Todd is now helping to lead operations on Canada's East Coast as president of Canada Hibernia Holding Co. which manages the federal government's stake in the Hibernia oil development.

Any revival of the industry in the Arctic would have to involve again a collective will on the part of the industry and governments, he says. "It's not a question of whether it's going to be developed. It's a question of when."

Todd points out that East Coast oil and gas exploration took off in part because of a greater political will to exploit large discoveries like Hibernia.

The East Coast also offers much larger reservoirs than those discovered in the North, reducing exploration risk.

While Dome's operation was the Arctic's largest, other Canadian majors like Imperial Oil and Gulf were also involved.

Imperial has put the Arctic on a low boil. "It's a future project," says spokesman Hart Searle. "It's hopefully a resource that at some point we can more intensely develop."

But Gulf Canada, the other major protagonist of the Arctic oil boom, is seriously reviewing the region's natural gas potential.

President and CEO Dick Auchinleck recently set up a group to look at developing natural gas reserves from an area called Parsons Lake.

"It's a priority here," he says. "As early as five years from now, you could see Arctic gas flowing."

Gulf has 6.3 trillion cubic feet of saleable natural gas reserves in the Arctic region, which could produce 1.2 billion cubic feet of gas a day or about 10% of Canada's entire production, he says.

It's even being suggested in some quarters that Arctic gas could supplement Western Canada's reserves to fill planned additions in pipeline capacity to the U.S.

But Auchinleck says significant gas production would have to be orchestrated with other majors that have interests in the region, like Imperial, Chevron and Shell.

And this time, he says, development would require the backing of local communities.

Opposition to energy industry development was one of the major reasons the famous inquiry into the development of a pipeline along the Mackenzie Valley, headed by Justice Thomas Berger, forced a 10-year moratorium in 1980.

When the moratorium expired, the industry was too preoccupied with its own survival from another low-commodity price cycle to indulge in the Arctic.

"They were difficult days," says Cournoyea. "Each time we dealt with industry we had to fight to get our foot in the door, to participate in the opportunities.

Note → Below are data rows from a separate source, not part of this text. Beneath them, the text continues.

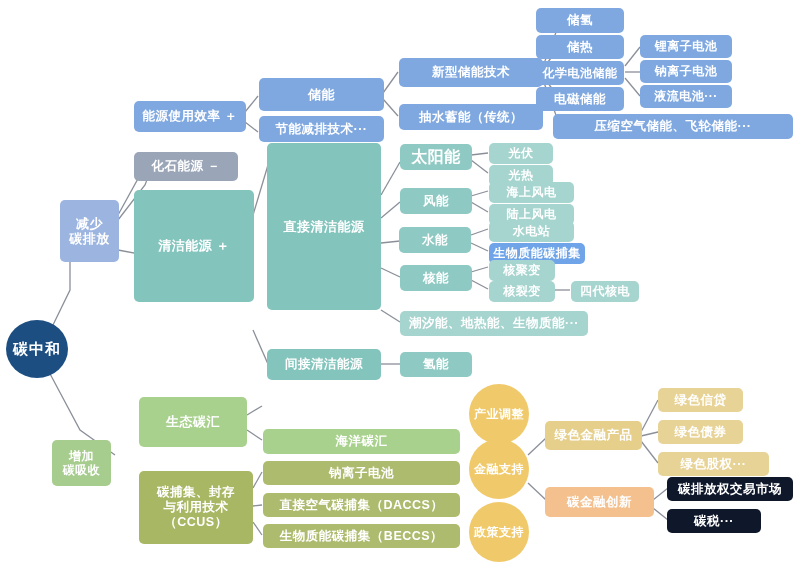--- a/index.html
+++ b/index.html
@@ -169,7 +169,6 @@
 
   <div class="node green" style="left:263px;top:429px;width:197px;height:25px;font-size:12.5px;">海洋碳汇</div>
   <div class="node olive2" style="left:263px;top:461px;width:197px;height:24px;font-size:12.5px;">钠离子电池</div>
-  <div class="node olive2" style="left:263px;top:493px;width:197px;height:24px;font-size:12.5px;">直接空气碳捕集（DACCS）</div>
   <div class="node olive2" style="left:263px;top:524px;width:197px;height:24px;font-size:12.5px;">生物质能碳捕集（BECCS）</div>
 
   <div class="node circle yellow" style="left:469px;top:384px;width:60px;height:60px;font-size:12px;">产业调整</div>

"It seemed that just when we stabilized the relationship, that everything was finished."

That's why the local community is now so preoccupied with education. The oil and gas reserves will be needed eventually ­ but next time around educated locals will have a better crack of participating in the boom.

"I don't think anything ever gets closed in the Arctic," says Cournoyea.

"There are so many things that are left to be explored ­ whether it's cultural, traditional or reserves. It's always an open book."

But not for Gallagher, who at the age of 82 now lives in a Calgary hospice. Despite his failing health, he remains both a pragmatist and a dreamer, accepting of the fact that other oil and gas plays in more accessible places have for now eclipsed the Arctic, but convinced the region's time will someday come.

"Don't lose faith," he says.

And he adds an unexpected footnote. His interest in the region was first piqued by geology, but in the end it was the people who provided the inspiration.

"There's something about the people in the Arctic, especially the Inuit. They have accepted that death is part of life."